Residents vow to block new plastics plant in rural idyll
THE first local authority to support a ban on plastics has approved plans for a plasticmaking factory to be built in one of the most scenic parts of the country.
Cork County Council has granted planning permission for a 4,831sqm plant to be constructed on the outskirts of picturesque Skibbereen.
The proposed factory is to be built on a site that was only rezoned last year from a green belt area to a business area.
And when up and running it will be located within a 10km radius of three outstanding beauty spots that have EUprotected environment status.
Concerned residents have lodged an appeal with An Bord Pleanála to block the factory and it is due to make a decision later this month.
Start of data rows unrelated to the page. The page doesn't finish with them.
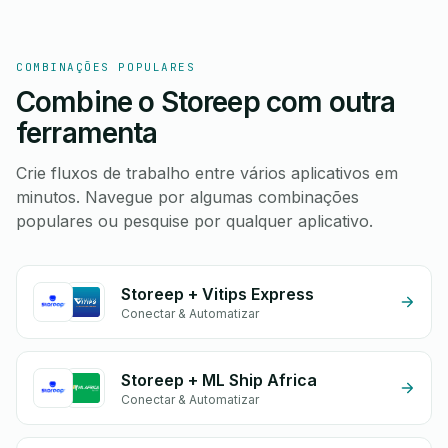
COMBINAÇÕES POPULARES
Combine o Storeep com outra
ferramenta
Crie fluxos de trabalho entre vários aplicativos em
minutos. Navegue por algumas combinações
populares ou pesquise por qualquer aplicativo.
Storeep + Vitips Express
Conectar & Automatizar
Storeep + ML Ship Africa
Conectar & Automatizar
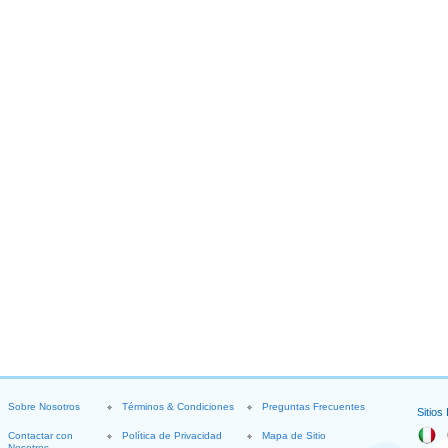
Sobre Nosotros
Términos & Condiciones
Preguntas Frecuentes
Sitios
Contactar con
Política de Privacidad
Mapa de Sitio
Nosotros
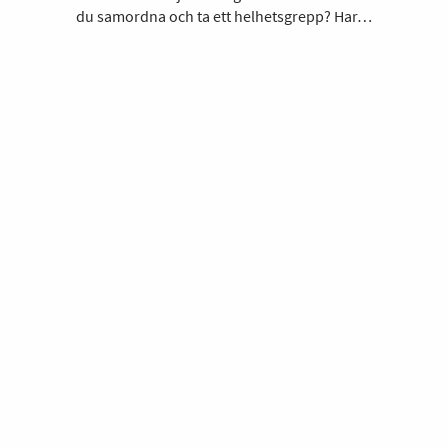
du samordna och ta ett helhetsgrepp? Har…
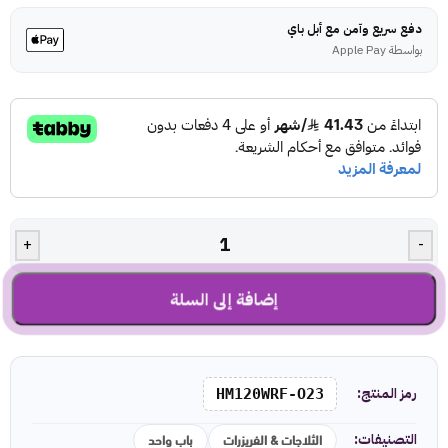
دفع سريع وآمن مع أبل باي
بواسطة Apple Pay
+
-
إضافة إلى السلة
رمز المنتج:
HM120WRF-O23
الثلاجات & الفريزرات
باب واحد
التصنيفات:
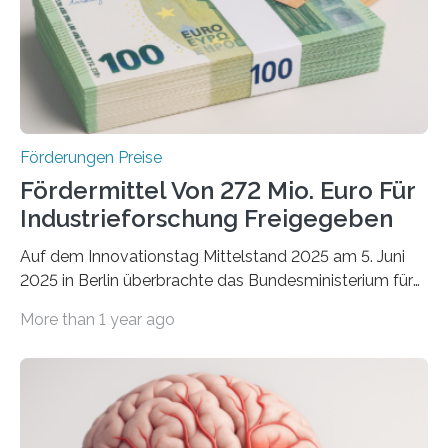
Förderungen Preise
Fördermittel Von 272 Mio. Euro Für
Industrieforschung Freigegeben
Auf dem Innovationstag Mittelstand 2025 am 5. Juni
2025 in Berlin überbrachte das Bundesministerium für
Wirtschaft und Energie eine gute Nachricht:
More than 1 year ago
Überplanmäßige Verpflichtungsermächtigungen in
Höhe von bis zu 272 Millionen Euro wurden in dieser
Woche vom Haushaltsausschuss freigegeben – unter
anderem zur Unterstützung der
Industrieforschungsprogramme Industrielle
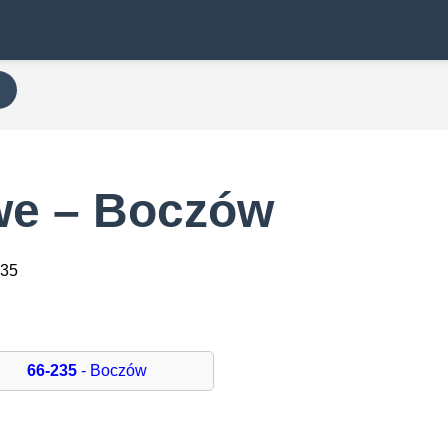
we – Boczów
235
66-235
- Boczów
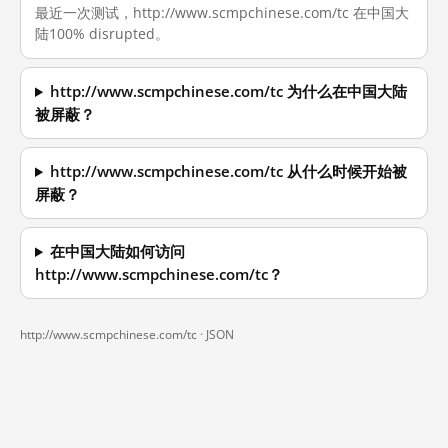
最近一次测试，http://www.scmpchinese.com/tc 在中国大
陆100% disrupted。
http://www.scmpchinese.com/tc 为什么在中国大陆
被屏蔽？
http://www.scmpchinese.com/tc 从什么时候开始被
屏蔽？
在中国大陆如何访问
http://www.scmpchinese.com/tc？
http://www.scmpchinese.com/tc ·
JSON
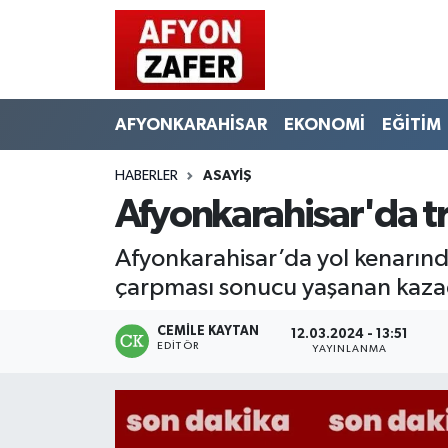
AFYONKARAHİSAR
EKONOMİ
EĞİTİM
HABERLER
ASAYİŞ
Afyonkarahisar'da tra
Afyonkarahisar’da yol kenarın
çarpması sonucu yaşanan kazada
CEMILE KAYTAN
12.03.2024 - 13:51
EDITÖR
YAYINLANMA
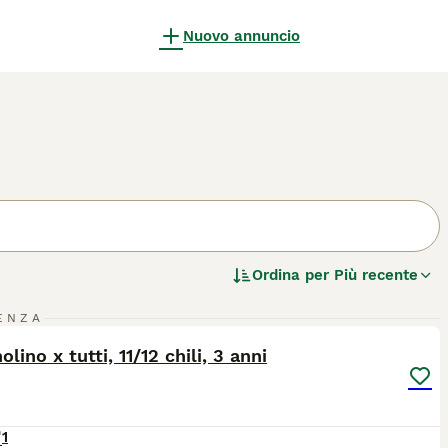
Nuovo annuncio
Ordina per
Più recente
5
2
ENZA
ST
olino x tutti, 11/12 chili, 3 anni
1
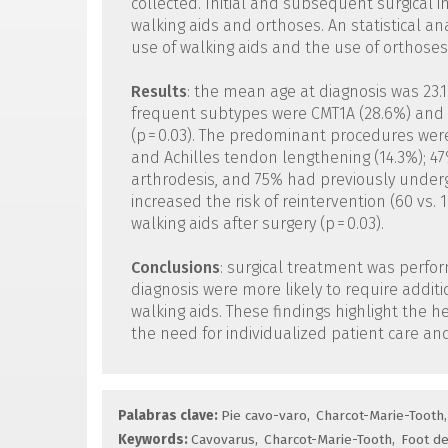
collected. Initial and subsequent surgical 
walking aids and orthoses. An statistical ana
use of walking aids and the use of orthoses
Results
: the mean age at diagnosis was 23.
frequent subtypes were CMT1A (28.6%) and C
(p = 0.03). The predominant procedures were
and Achilles tendon lengthening (14.3%); 47
arthrodesis, and 75% had previously undergon
increased the risk of reintervention (60 vs. 
walking aids after surgery (p = 0.03).
Conclusions
: surgical treatment was perfor
diagnosis were more likely to require addit
walking aids. These findings highlight the 
the need for individualized patient care a
Palabras clave:
Pie cavo-varo
Charcot-Marie-Tooth
Keywords:
Cavovarus
Charcot-Marie-Tooth
Foot de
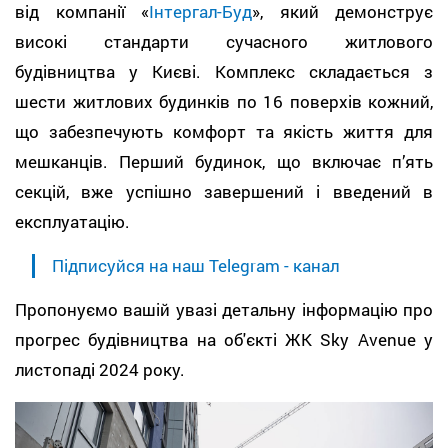
від компанії «
Інтергал-Буд
», який демонструє
високі стандарти сучасного житлового
будівництва у Києві. Комплекс складається з
шести житлових будинків по 16 поверхів кожний,
що забезпечують комфорт та якість життя для
мешканців. Перший будинок, що включає п’ять
секцій, вже успішно завершений і введений в
експлуатацію.
Підписуйся на наш Telegram - канал
Пропонуємо вашій увазі детальну інформацію про
прогрес будівництва на об'єкті ЖК Sky Avenue у
листопаді 2024 року.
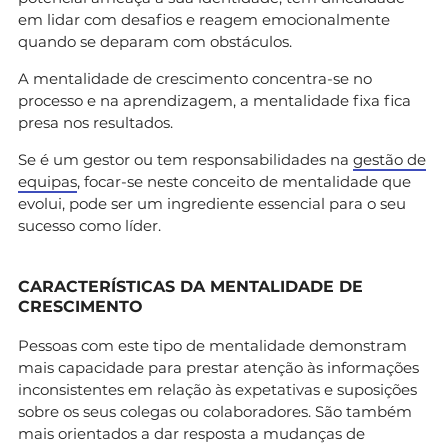
em lidar com desafios e reagem emocionalmente
quando se deparam com obstáculos.
A mentalidade de crescimento concentra-se no
processo e na aprendizagem, a mentalidade fixa fica
presa nos resultados.
Se é um gestor ou tem responsabilidades na
gestão de
equipas
, focar-se neste conceito de mentalidade que
evolui, pode ser um ingrediente essencial para o seu
sucesso como líder.
CARACTERÍSTICAS DA MENTALIDADE DE
CRESCIMENTO
Pessoas com este tipo de mentalidade demonstram
mais capacidade para prestar atenção às informações
inconsistentes em relação às expetativas e suposições
sobre os seus colegas ou colaboradores. São também
mais orientados a dar resposta a mudanças de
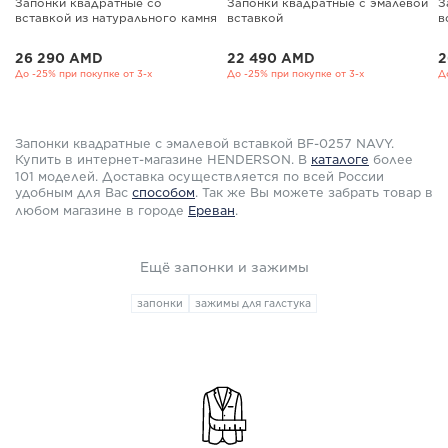
Запонки квадратные со
Запонки квадратные с эмалевой
З
вставкой из натурального камня
вставкой
в
26 290 AMD
22 490 AMD
2
До -25% при покупке от 3-х
До -25% при покупке от 3-х
Д
Запонки квадратные с эмалевой вставкой BF-0257 NAVY.
Купить в интернет-магазине HENDERSON. В
каталоге
более
101 моделей. Доставка осуществляется по всей России
удобным для Вас
способом
.
Так же Вы можете забрать товар в
любом магазине в городе
Ереван
.
Ещё запонки и зажимы
запонки
зажимы для галстука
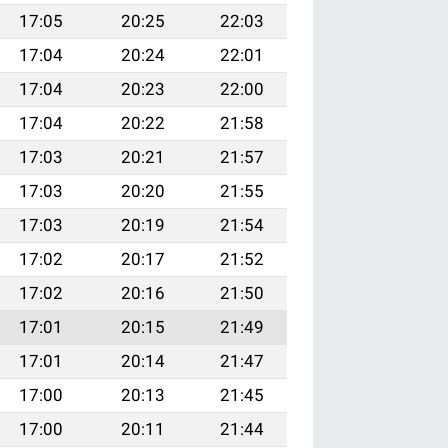
17:05
20:25
22:03
17:04
20:24
22:01
17:04
20:23
22:00
17:04
20:22
21:58
17:03
20:21
21:57
17:03
20:20
21:55
17:03
20:19
21:54
17:02
20:17
21:52
17:02
20:16
21:50
17:01
20:15
21:49
17:01
20:14
21:47
17:00
20:13
21:45
17:00
20:11
21:44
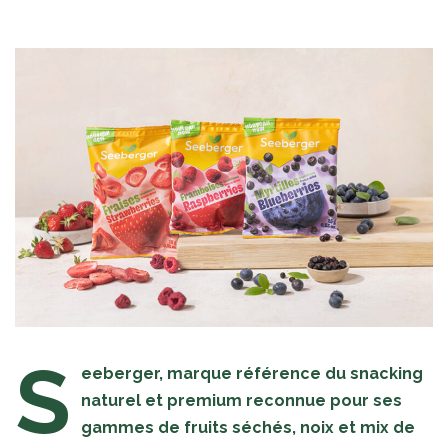
S
eeberger, marque référence du snacking
naturel et premium reconnue pour ses
gammes de fruits séchés, noix et mix de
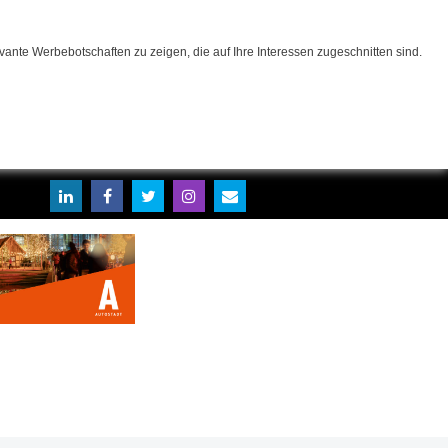
ante Werbebotschaften zu zeigen, die auf Ihre Interessen zugeschnitten sind.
Meanwhile, locals have formed a Save Our Skibbereen protest group which will hold a public meeting on Thursday.
Resident Brendan McCormack said: ‘This is an extremely dangerous path forward and it’s very difficult to find any reason why the factory is going into such a locality.
‘It’s a development that goes against everything that this area has going for it.
‘West Cork is all about organic and green and it’s very hard to get your head around why this is happening.
‘This factory will only devalue what we have and if you go through it, on almost every issue it falls down or falls short.
‘It seems that it’s easier to get planning permission for a plastics factory than it is for me to get permission to build another house on my acre of land. This is just not the future we want to see in Skibbereen.
‘We are better than a plastics factory.’
Fiona Vincent agrees: ‘This factory does not come under the description of light industrial with its emissions, noise and smells.
‘Light industrial means that you can put a business into the middle of a residential area but you couldn’t do that with this factory which will have four 17m silos. They say there will be two 17m chimneys but when we got a draughtsman to look at the drawings it looks like there could be four. And all the chemicals used will have to be constantly refrigerated.’
The controversial application by Daly Products Ltd was approved by Cork County Council last December. The firm’s directors are Hugh Miller, Jennifer Miller and Danny Victor Miles, and according to documents held by the Companies Registration Office, it’s a subsidiary of the US multinational RTP.
The selected site is only 3.7km as the crow flies from Lough Hyne – a Special Area of Conservation – and 8.75km from the Roaringwater Bay SAC. A third protected environmental area known as the Sheeps Head to Toe Special Protected Area is also close by and, locals say, a stream on the site connects to the local river which flows into the Roaringwater Bay SAC.
Cork County Council referred queries from this newspaper to its planning department which did not reply.
In a written statement, Daly Products Ltd spokesman Danny Miles welcomed the council’s approval but declined to comment on the matter any further until the appeals process is completed.